The Federal Communications Commission estimates that 600,000 Pennsylvanians lack access to broadband, but advocates believe the agency uses flawed data submitted by internet service providers and understates the problem.
Just how deeply the issue impacts the country’s economy remains foggy. A bill requiring the U.S. Department of Commerce to measure the impact of broadband on the economy has stalled in Congress since 2018.
The cooperative spent most of last year constructing the radio tower, moving rocks the size of small cars to make way for the equipment. Members also installed radio receivers in homes themselves as they tested the service. Bit by bit, the group also built their website, set up a payment system and established itself in the community.
McCreary says the cooperative is a volunteer-run nonprofit, not only to keep operational costs down, but also because the feeling of ownership means a lot to the group.
“This is a grassroots operation. The team decided that we’re going to do it ourselves and build and operate our own network without the help of outside parties,” he said.
Since the group ran on limited manpower, getting grants like the $35 million allocated by the state to expand broadband access felt out of reach, McCreary said. Many founding members and contributing volunteers invested their own money.
McCreary believes his group is the only nonprofit operating a fixed wireless broadband in the state and he says it’s a repeatable solution for other communities.
But there is one significant limit.
“You’ve got to have a direct line of sight between the radio dish receiver at a person’s home and the tower,” he said.” So living here in rural Pennsylvania, where there’s a lot of tall trees and hills in the way, we can’t always easily get into people’s homes.”

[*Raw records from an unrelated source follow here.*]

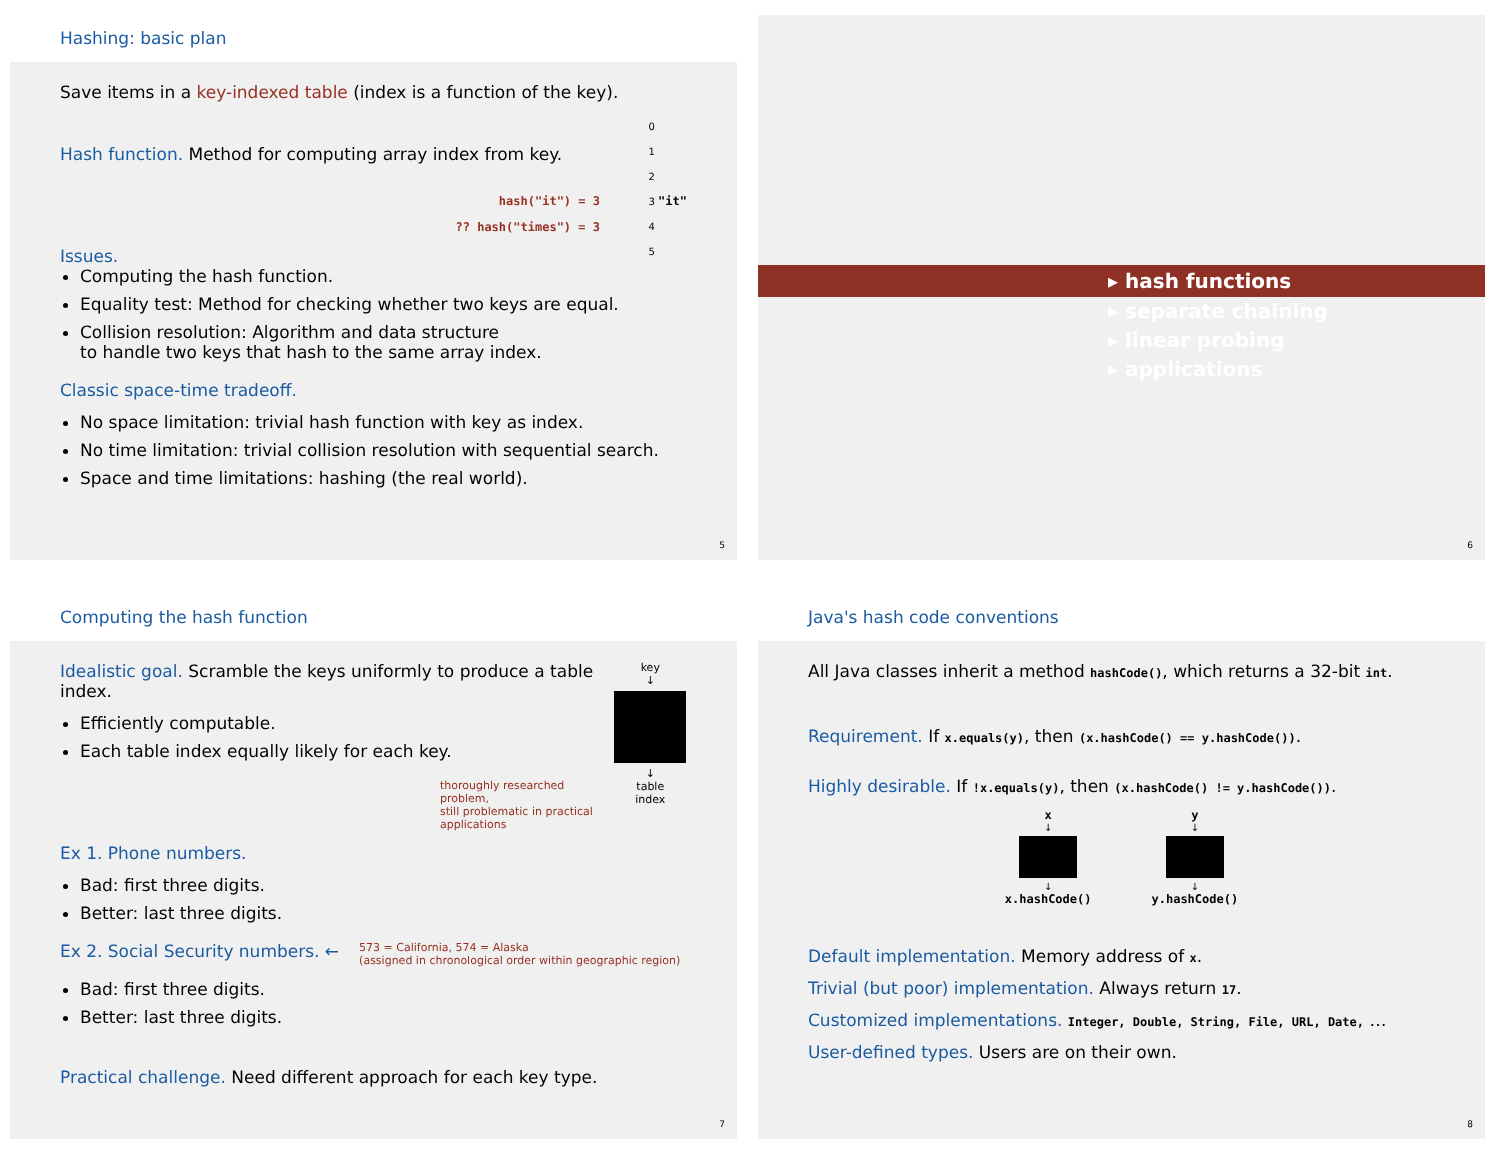Hashing: basic plan
Save items in a key-indexed table (index is a function of the key).
Hash function. Method for computing array index from key.
hash("it") = 3
?? hash("times") = 3
Issues.
0
1
2
3 "it"
4
5
Computing the hash function.
Equality test: Method for checking whether two keys are equal.
Collision resolution: Algorithm and data structure
to handle two keys that hash to the same array index.
Classic space-time tradeoff.
No space limitation: trivial hash function with key as index.
No time limitation: trivial collision resolution with sequential search.
Space and time limitations: hashing (the real world).
5
▸ hash functions
▸ separate chaining
▸ linear probing
▸ applications
6
Computing the hash function
Idealistic goal. Scramble the keys uniformly to produce a table index.
Efficiently computable.
Each table index equally likely for each key.
thoroughly researched problem,
still problematic in practical applications
key
↓
↓
table
index
Ex 1. Phone numbers.
Bad: first three digits.
Better: last three digits.
Ex 2. Social Security numbers. ←
573 = California, 574 = Alaska
(assigned in chronological order within geographic region)
Bad: first three digits.
Better: last three digits.
Practical challenge. Need different approach for each key type.
7
Java's hash code conventions
All Java classes inherit a method hashCode(), which returns a 32-bit int.
Requirement. If x.equals(y), then (x.hashCode() == y.hashCode()).
Highly desirable. If !x.equals(y), then (x.hashCode() != y.hashCode()).
x
↓
↓
x.hashCode()
y
↓
↓
y.hashCode()
Default implementation. Memory address of x.
Trivial (but poor) implementation. Always return 17.
Customized implementations. Integer, Double, String, File, URL, Date, …
User-defined types. Users are on their own.
8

One of the solutions in those cases is to build a miniature radio tower in someone’s backyard. It’s an extra step, McCreary acknowledged, but for some people, getting reliable broadband is worth it.
‘Head scratcher’
Ken Diven cut down some of the trees on his property that were blocking signals between his home and the radio tower. He was connected to the new service at the end of November as an early participant.
The speed wasn’t quite broadband, which is a minimum of 25 Mbps download and 3 Mbps upload, but it was close.
“Download is 22.04 megabits per second. Upload was 2.74 megabits per second,” He said, as he did a speed test at home. “That’s pretty good.”
After two years in planning, building and testing, the Rural Broadband Cooperative announced at the end of December that it’s fully operational. The group estimated it could break even with 30 active users. For a plan that promises the federally defined broadband speeds, the group charges $75 a month.
This summer, the cooperative will build a second radio tower about ten miles away. Tom Bracken, a volunteering member and a former engineer in the army, is already waiting to connect to it.
Bracken said the success of the group is a “head scratcher” compared to the years of stalled efforts by others.
“I mean, it wasn’t easy for us to get it done, but it certainly wasn’t a multimillion dollar effort,” he said. “When you can put up a tower that can serve 1,000 people for $50,000. That’s really all you need — just one of those towers on every mountaintop around the area and you’re good to go.”